Machine-readable electronics designs:

=== Begin Enclosure ===

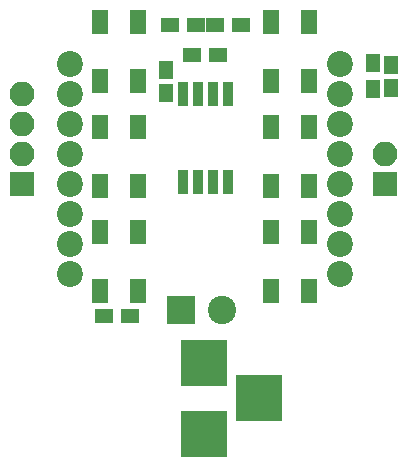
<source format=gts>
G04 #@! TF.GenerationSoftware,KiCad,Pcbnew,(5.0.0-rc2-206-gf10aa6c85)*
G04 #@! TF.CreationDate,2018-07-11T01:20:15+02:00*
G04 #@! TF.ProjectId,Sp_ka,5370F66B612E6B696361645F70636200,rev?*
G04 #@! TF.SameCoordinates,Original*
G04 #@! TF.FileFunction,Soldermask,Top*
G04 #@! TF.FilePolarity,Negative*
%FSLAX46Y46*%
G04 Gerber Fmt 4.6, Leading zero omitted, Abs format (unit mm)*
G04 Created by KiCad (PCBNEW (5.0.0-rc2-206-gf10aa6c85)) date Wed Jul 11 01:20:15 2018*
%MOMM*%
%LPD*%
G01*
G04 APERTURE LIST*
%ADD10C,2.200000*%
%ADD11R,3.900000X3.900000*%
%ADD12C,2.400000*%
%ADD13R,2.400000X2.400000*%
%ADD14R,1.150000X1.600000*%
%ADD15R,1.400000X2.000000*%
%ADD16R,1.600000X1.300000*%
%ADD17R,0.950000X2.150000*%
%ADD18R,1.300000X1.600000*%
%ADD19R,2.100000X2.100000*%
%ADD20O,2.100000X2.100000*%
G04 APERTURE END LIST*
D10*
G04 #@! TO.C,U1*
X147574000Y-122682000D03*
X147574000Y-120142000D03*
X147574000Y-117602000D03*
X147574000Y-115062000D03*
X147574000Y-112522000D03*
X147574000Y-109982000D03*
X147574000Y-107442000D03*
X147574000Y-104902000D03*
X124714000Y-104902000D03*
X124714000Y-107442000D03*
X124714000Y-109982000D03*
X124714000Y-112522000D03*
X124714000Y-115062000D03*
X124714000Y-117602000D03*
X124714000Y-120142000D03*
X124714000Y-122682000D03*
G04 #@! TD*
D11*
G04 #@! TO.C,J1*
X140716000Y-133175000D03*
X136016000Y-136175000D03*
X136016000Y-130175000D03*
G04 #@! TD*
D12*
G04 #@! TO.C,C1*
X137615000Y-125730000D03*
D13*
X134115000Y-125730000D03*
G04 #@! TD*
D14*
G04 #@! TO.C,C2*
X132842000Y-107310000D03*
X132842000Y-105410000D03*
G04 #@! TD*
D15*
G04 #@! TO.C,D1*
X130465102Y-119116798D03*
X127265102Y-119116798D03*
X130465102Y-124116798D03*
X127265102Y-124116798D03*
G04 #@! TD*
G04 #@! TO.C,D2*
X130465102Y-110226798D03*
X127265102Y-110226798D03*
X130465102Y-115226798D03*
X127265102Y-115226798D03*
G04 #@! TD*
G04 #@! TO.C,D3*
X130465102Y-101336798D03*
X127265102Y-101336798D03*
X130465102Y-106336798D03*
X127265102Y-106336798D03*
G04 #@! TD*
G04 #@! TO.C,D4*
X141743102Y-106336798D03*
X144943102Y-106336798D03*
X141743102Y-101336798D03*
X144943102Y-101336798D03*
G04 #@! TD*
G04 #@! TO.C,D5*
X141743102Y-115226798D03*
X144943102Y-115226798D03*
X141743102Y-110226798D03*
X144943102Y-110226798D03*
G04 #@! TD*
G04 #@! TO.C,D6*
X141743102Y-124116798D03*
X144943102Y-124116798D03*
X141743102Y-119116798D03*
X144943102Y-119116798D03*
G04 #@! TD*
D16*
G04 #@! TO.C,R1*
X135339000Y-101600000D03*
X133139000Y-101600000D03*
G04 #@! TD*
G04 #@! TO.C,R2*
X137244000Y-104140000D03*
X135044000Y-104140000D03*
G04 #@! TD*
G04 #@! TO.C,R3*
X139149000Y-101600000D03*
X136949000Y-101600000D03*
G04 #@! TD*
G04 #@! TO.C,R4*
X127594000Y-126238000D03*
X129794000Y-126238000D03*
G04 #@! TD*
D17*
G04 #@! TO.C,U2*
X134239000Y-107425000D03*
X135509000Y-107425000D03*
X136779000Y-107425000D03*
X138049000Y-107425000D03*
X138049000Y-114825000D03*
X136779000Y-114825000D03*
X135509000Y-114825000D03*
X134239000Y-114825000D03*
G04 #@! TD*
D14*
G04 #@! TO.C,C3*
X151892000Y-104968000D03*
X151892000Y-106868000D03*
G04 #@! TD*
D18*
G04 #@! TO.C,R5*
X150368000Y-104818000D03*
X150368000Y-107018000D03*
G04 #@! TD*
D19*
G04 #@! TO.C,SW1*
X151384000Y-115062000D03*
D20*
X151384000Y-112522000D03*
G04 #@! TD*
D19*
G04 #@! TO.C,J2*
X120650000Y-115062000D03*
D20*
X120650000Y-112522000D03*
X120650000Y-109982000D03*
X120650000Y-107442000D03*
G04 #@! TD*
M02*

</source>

=== End Enclosure ===
=== Begin Enclosure ===

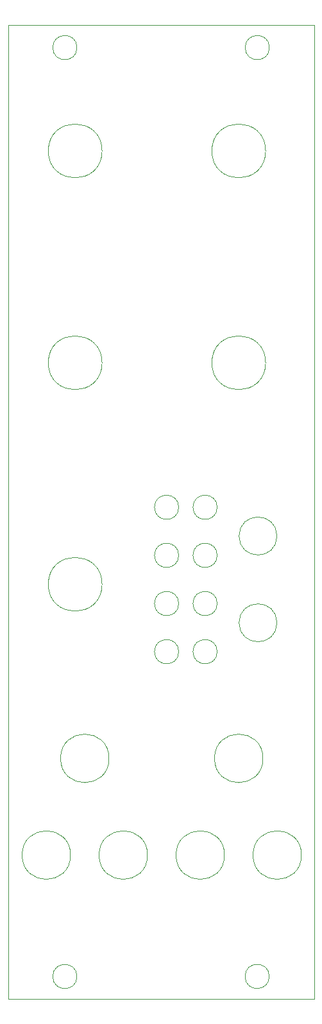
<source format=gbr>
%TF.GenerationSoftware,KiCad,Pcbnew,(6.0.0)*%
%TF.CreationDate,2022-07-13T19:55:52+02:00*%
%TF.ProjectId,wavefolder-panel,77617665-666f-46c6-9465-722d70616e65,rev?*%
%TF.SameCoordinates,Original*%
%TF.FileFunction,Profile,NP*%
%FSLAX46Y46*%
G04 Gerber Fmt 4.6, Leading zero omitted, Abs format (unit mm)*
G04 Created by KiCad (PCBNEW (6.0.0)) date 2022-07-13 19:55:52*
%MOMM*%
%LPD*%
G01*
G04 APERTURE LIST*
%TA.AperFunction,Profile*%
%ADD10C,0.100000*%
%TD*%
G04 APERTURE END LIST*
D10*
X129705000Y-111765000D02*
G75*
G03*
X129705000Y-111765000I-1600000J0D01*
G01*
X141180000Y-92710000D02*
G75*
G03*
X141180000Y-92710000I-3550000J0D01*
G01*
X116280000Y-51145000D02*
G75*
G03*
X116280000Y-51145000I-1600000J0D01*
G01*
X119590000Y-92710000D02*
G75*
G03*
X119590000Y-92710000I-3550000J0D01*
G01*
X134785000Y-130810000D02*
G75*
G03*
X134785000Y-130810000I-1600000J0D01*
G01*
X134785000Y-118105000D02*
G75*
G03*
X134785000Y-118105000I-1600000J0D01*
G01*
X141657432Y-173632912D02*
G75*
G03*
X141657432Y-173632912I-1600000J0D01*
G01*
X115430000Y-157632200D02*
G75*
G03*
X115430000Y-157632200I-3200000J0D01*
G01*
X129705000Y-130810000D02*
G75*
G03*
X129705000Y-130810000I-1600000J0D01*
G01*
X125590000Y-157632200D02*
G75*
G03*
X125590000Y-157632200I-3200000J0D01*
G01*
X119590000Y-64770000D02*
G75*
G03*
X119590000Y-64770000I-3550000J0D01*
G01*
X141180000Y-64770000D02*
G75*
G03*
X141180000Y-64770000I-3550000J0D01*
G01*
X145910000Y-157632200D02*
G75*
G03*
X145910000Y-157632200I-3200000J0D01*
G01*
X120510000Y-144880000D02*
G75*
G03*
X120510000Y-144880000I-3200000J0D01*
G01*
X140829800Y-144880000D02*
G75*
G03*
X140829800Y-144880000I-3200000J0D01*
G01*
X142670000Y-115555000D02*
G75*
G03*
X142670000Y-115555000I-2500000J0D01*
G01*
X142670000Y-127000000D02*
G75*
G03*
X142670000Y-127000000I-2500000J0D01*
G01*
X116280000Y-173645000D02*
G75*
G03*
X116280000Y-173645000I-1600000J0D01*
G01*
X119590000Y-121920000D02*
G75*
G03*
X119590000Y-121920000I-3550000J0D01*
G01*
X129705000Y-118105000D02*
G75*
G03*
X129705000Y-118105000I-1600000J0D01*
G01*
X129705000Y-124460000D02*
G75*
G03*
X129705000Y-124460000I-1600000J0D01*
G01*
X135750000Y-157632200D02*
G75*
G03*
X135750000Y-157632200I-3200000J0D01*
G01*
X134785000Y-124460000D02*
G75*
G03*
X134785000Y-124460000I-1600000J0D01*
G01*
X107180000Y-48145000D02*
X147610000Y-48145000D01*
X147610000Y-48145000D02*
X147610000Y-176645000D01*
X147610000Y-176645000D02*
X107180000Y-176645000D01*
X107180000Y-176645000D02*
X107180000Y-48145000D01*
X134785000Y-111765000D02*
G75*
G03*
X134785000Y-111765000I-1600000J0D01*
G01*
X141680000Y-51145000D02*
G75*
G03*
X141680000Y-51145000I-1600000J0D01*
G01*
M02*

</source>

=== End Enclosure ===

### Brief
Please copy every line of the records above in which "ProjectId" appears.

### Solution for this exercise
G04 #@! TF.ProjectId,Sp_ka,5370F66B612E6B696361645F70636200,rev?*
%TF.ProjectId,wavefolder-panel,77617665-666f-46c6-9465-722d70616e65,rev?*%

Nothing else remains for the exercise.